Пахло яблоками, он на ощупь нашел стол и яблоки на столе. Он не видел, но слышал, что какой-то чудак разводит здесь яблоки прямо на столах. Надкусив яблоко, он скривился от его терпкости и подумал, что при подобной высоте каменного колодца вряд ли небесный охотник Орион мог бы высунуться выше своего пояса. Или это очередной удар выше пояса со стороны главного надзирателя? Ему вспомнилось, как в детстве он бросал камни в заледеневшую гладь пруда с рассеянным лунным отражением, представляя себе полет в околосолнечное пространство: луна отражает солнце, надо, отразившись от луны, впитав ее холод, попытаться ринуться навстречу колючему солнечному ветру! Он размахнулся надкусанным кислым яблоком и отчаянно запустил его в звездное небо. Яблоко задело хвост Малой Медведицы недалеко от Полярной звезды и отразилось, отскочило вниз, в полную темноту. Вот оно что. Птолемеева картина мира с неподвижным и твердым небесным сводом, отметил он, прежде чем заставил себя догадаться, что это просто высокий потолок, искусно снаряженный тюремными электриками.

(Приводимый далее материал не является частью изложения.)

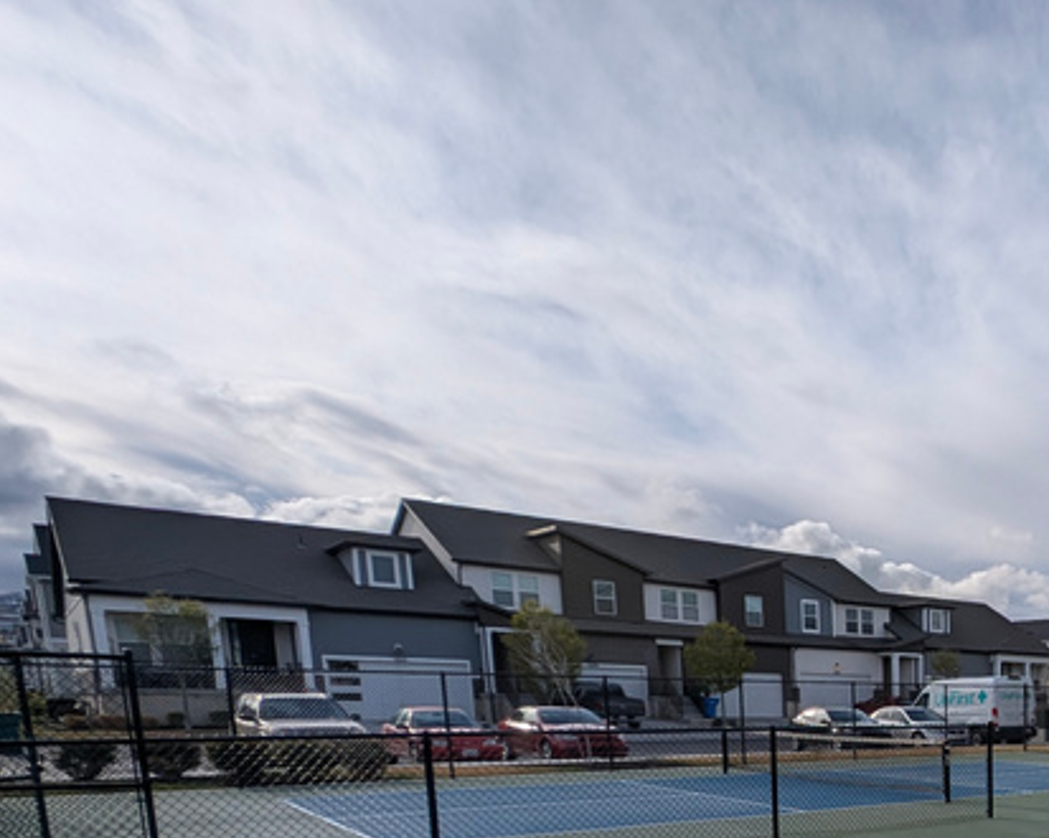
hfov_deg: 47.5
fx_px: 900
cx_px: 1100
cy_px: 863
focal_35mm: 29
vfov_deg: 42.2
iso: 42
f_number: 1.95
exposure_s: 1/3817
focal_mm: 2.23
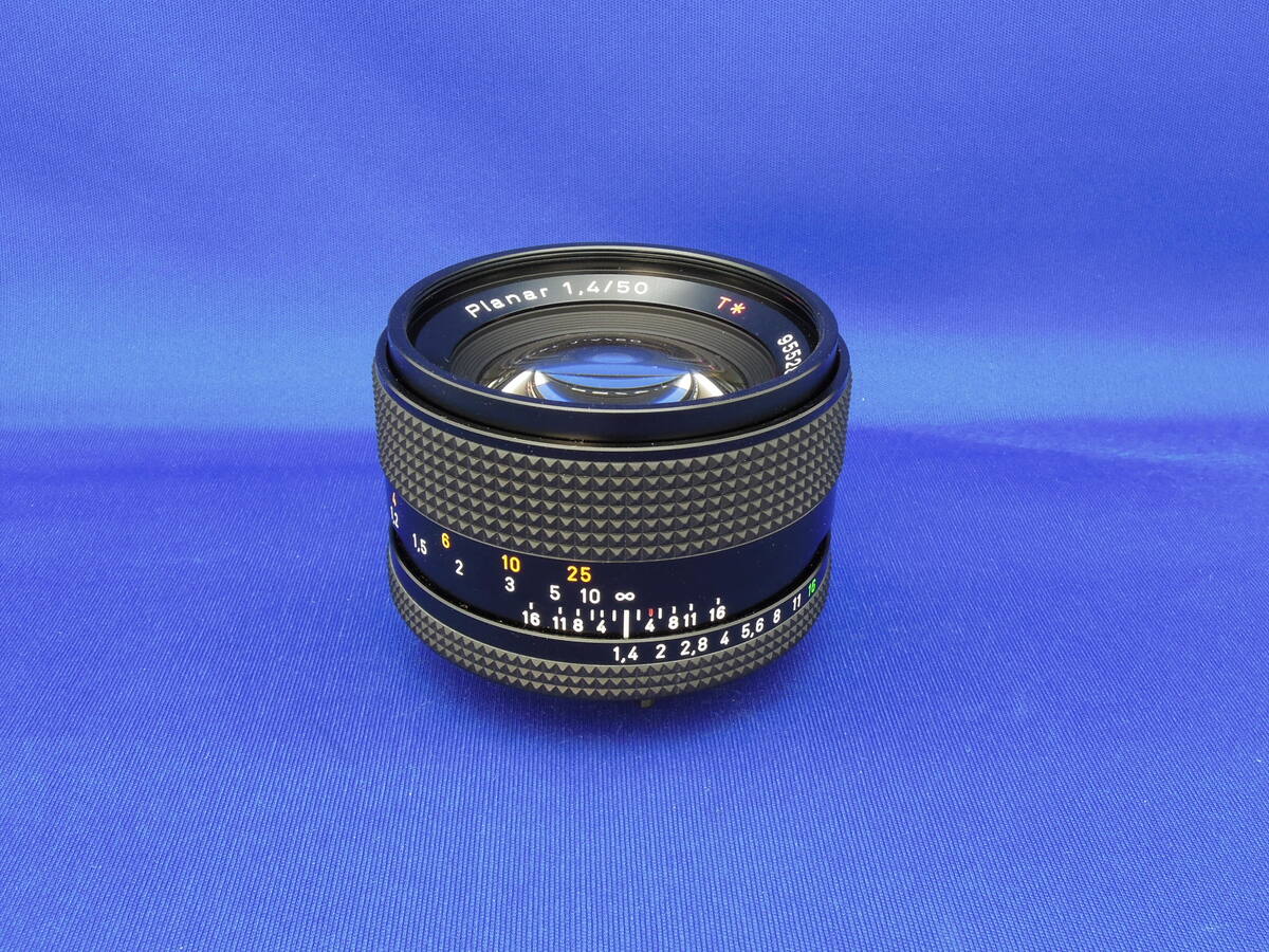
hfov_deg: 46.8
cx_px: 634
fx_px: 1466
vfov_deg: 36.0
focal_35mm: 40
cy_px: 476
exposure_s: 1
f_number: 7.4
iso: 160
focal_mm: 7.2
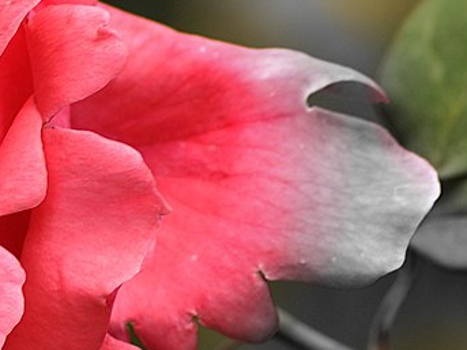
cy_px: 164
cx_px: -209
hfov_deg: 2.0
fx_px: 13216
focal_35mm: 980
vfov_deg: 1.5
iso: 200
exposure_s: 1/320
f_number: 9
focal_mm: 220
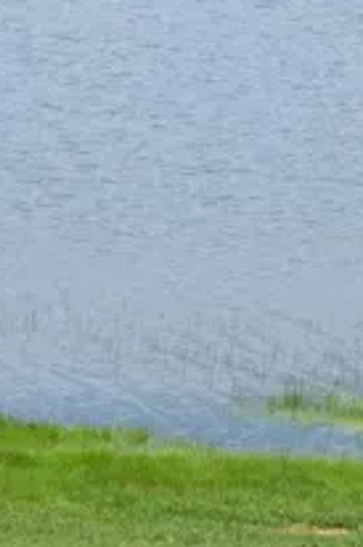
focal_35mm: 396
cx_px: 609
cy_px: 255
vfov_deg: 5.2
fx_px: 5999
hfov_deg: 3.4
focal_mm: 62
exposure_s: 1/250
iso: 100
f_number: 8
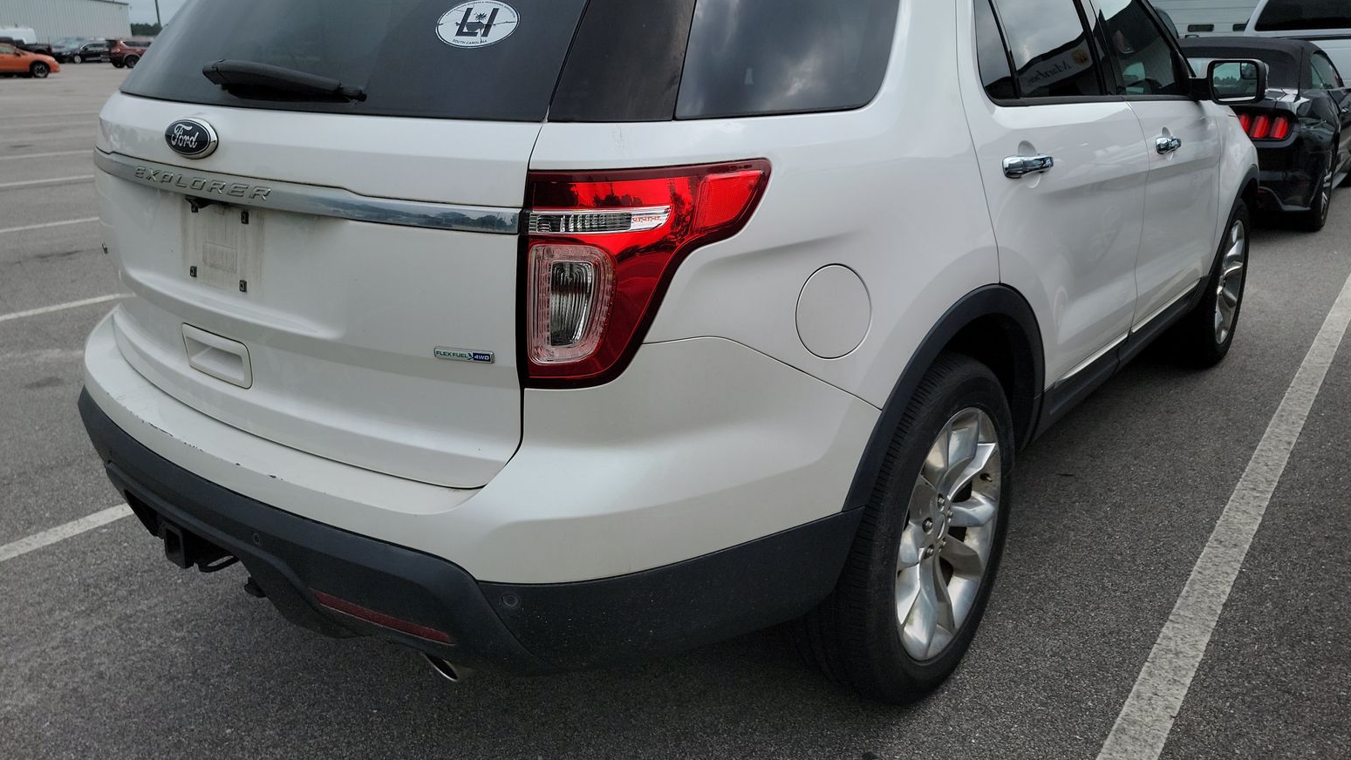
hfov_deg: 69.8
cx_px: 692
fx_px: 967
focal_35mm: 27
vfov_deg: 42.5
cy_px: 274
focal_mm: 6.7
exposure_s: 1/658
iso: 50
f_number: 1.8
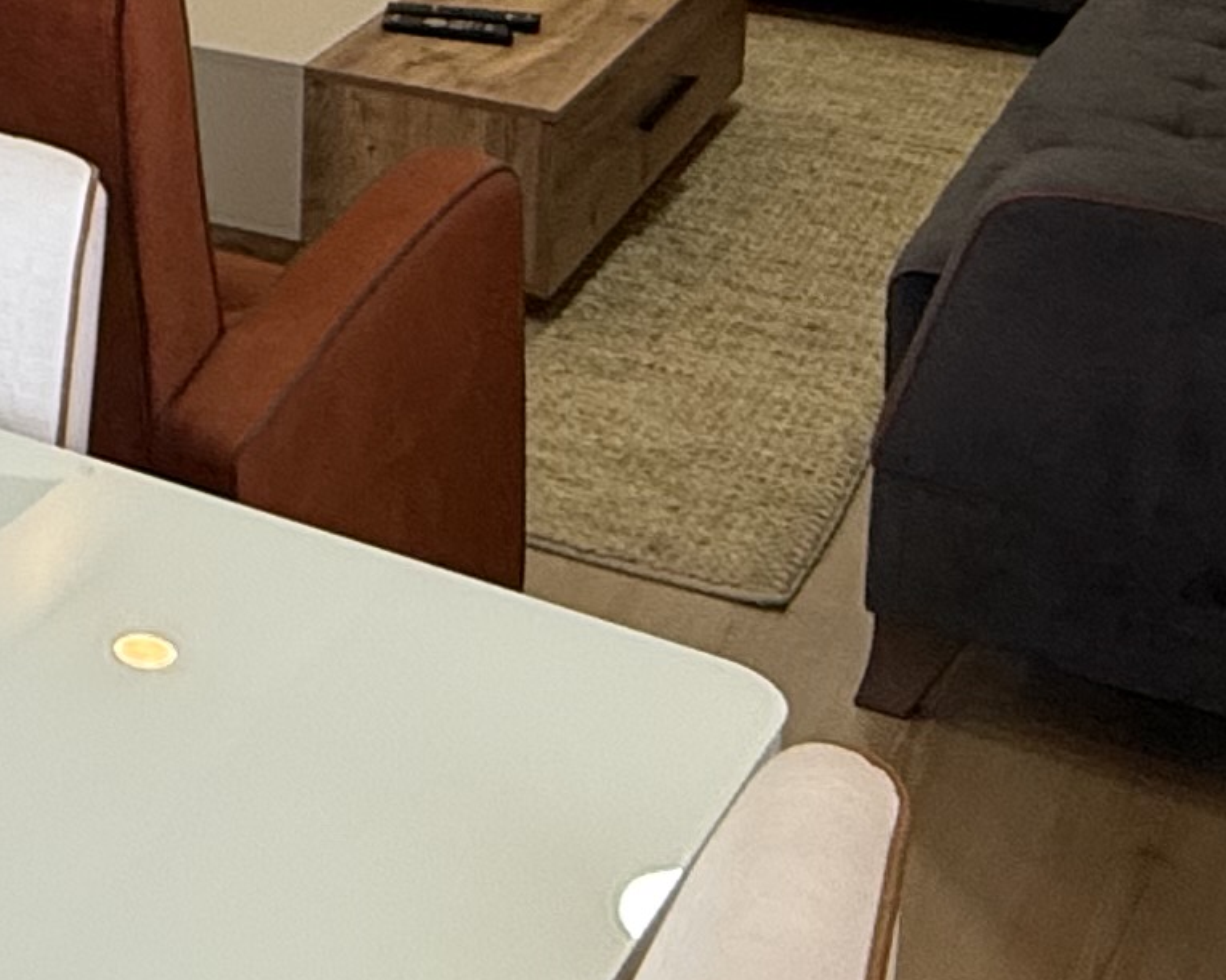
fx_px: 2613
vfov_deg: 19.3
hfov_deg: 22.3
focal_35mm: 72
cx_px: -551
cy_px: -373
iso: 250
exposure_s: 1/99
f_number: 2.2
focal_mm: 2.22
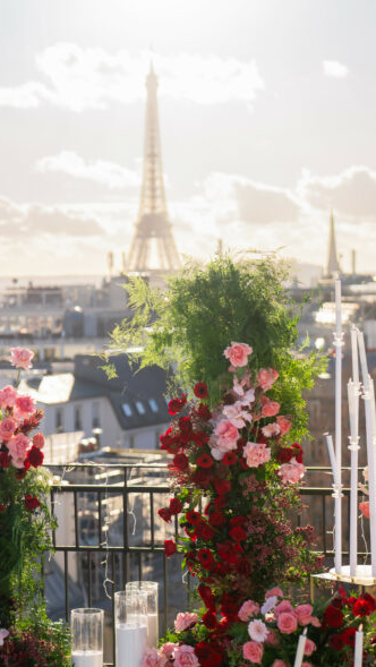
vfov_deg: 23.3
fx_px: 1610
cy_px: 462
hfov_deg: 13.3
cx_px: 90
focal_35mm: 91
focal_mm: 50
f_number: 2.2
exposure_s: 1/5000
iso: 64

Он долго не мог заснуть под рукотворным небом. Хотя планетарий считал он милым и полезным сооружением ради объяснения детям и простофилям упрощенной вселенной, но он никак не хотел принять тюремный вариант мироздания. Вот так воспаришь, умчишься в кромешную бездну, дабы добыть людям новое знание или новую веру, вернешься с грузом открытий, а тебе возьмут да и подсунут не ту планету, не ту землю… Впрочем, он уже давно потерял представление о том, какая она, эта настоящая земля, и чего от него ожидают настоящие люди.

Во сне он занялся просвещением звезд.

Он летел в настоящем небе с мешком книг за плечами и на каждой звезде открывал библиотеку. Для каждой библиотеки он составлял свой звездный каталог, ведь с каждой звезды небо выглядит по-другому. Он видел в звездном свете, как из корешков книг вырастает мыслящее растение будущего, не такое хрупкое и ломкое, как мыслящий тростник у Паскаля и Тютчева. Он чувствовал, как оно шелестит мудрыми мыслями. Звездные величины сияют от счастья, подаренного им с далекой и незаметной Земли.

От скопления ослепительного света он устремляется во мрак вселенной, ибо мрак соткан из дыма сгоревших библиотек. Там он восстанавливает по атому, по щепотке праха сгоревшие великие книги. Наконец, он находит в целости и сохранности многократно спаленную библиотеку древней Александрии. Как долго блуждал в пустоте ее неразвернутый дым!